Tak mengapa, tak selamanya cinta menuntut dituliskan dalam kata-kata.
Mungkin engkau akan
bertanya-tanya, alasan macam apa hingga akhirnya aku memberanikan diri
menuliskan puisi ini untukmu. Seperti halnya aku yang selalu bertanya-tanya,
kesetiaan macam apa yang Tuhan berikan kepadamu, hingga mau merawat
kepedihanku.
Sebenarnya aku ingin membuat
kejutan dalam ulang tahunmu. Memberimu roti ulang tahun, membelikanmu hadiah,
tapi ternyata selain waktu, persediaan uangku tak cukup untuk mewujudkannya. Toh,
apa yang kumiliki dalam hidupku (selain kesedihanku), adalah bagi
kebahagiaanmu.
Sederhana saja alasanku. Aku
ingin menuliskanmu sebuah puisi; sebuah puisi yang setiap kali kau baca tak
pernah menyisakan rasa nyeri, dan sebuah puisi yang bisa mengingatkanmu bahwa
aku pernah ada untuk menuliskan ini. Sesederhana itulah alasanku membuat puisi
untukmu. Sesederhana kita.
Aku sengaja menulis puisi ini
saat kau berulang tahun, saat sepasang lenganku bermunajat kepada Sang
Pencipta, agar segala doa-doa keselamatan dan kebahagiaan tercurahkan; untuk
hidupmu, untuk kebahagiaanmu.
Mungkin puisi ini tak berarti
apa-apa, dibanding kado-kado dan ucapan-ucapan ulang tahun yang kau terima hari
ini. Tapi bagiku ini adalah kado terbesar yang mampu kuberikan dalam hidupku;
selain perasaan-perasaan dan doa-doaku, sepanjang waktu....
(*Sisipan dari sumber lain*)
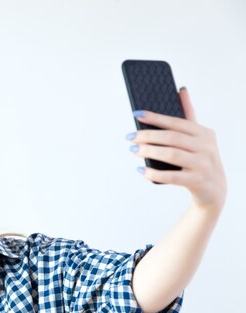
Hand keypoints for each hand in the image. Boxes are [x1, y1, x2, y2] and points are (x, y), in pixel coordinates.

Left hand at [129, 87, 226, 212]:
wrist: (215, 190)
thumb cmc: (201, 159)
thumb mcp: (199, 137)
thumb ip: (189, 115)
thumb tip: (181, 90)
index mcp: (204, 133)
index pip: (176, 122)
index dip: (155, 117)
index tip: (136, 114)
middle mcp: (206, 147)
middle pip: (172, 137)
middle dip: (148, 135)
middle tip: (130, 136)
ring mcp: (203, 164)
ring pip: (172, 155)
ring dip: (149, 151)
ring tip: (133, 149)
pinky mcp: (197, 181)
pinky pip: (172, 177)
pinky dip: (154, 173)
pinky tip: (141, 170)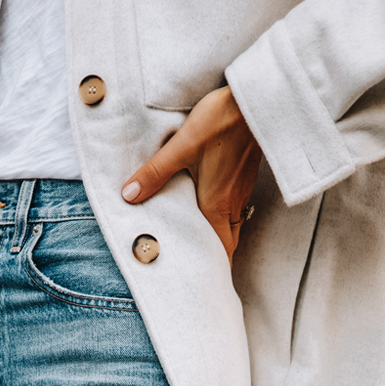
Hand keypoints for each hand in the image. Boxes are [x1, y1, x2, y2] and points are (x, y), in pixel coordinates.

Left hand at [121, 86, 261, 261]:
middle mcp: (232, 204)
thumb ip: (155, 173)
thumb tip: (129, 195)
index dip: (215, 270)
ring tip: (204, 244)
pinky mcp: (245, 176)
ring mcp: (242, 190)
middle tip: (203, 269)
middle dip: (217, 258)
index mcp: (216, 205)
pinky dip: (225, 217)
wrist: (254, 100)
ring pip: (233, 225)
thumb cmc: (220, 122)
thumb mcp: (181, 146)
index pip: (219, 250)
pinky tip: (213, 209)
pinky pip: (236, 207)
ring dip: (221, 237)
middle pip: (228, 243)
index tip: (207, 285)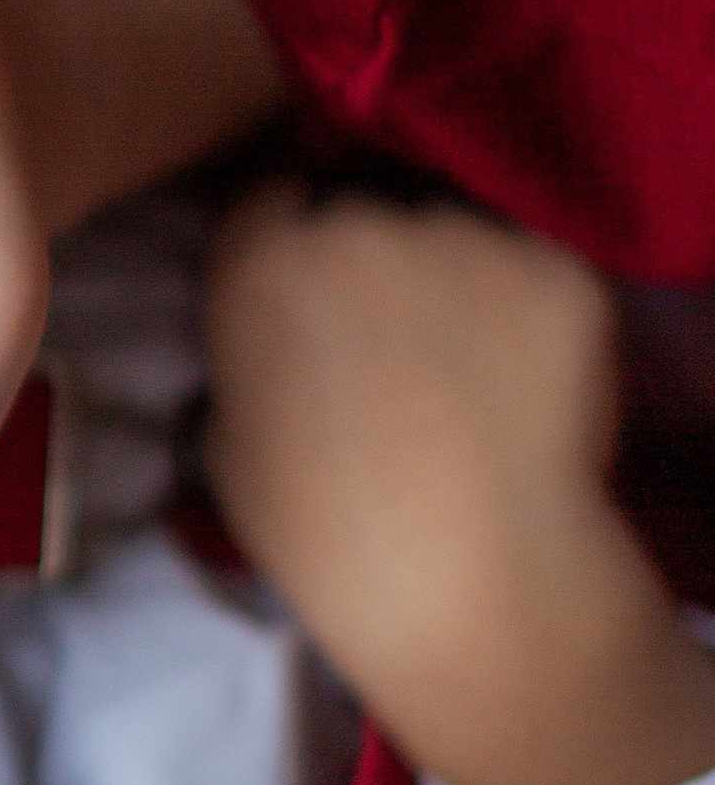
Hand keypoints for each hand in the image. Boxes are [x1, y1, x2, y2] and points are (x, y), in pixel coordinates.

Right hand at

Menulis puisi ini untukmu, sama
susahnya seperti pertama kali aku berbicara kepadamu; sangat sakral bagi
hidupku, dan semoga bagi hidupmu juga.
Kau pasti mulai bosan membaca
pengantar ini, dan aku belum juga menuliskanmu sebuah puisi. Aku gamang, tak
percaya diri menuliskanmu dalam sajak-sajakku, dan aku harus berhati-hati
sekali, agar kata-kata yang kutuliskan nanti tak melukai dan menyakiti
kebahagianmu hari ini.
Tapi, baiklah, akan kutuliskan puisi
ini di hari ulang tahunmu, hari kebahagiaanmu. Bacalah dengan sepenuh cintamu,
bacalah dengan segenap doa-doamu.
Selamat ulang tahun! Panjang umur
bahagiamu. Semoga Tuhan senantiasa memberimu anugerah. Aamiin.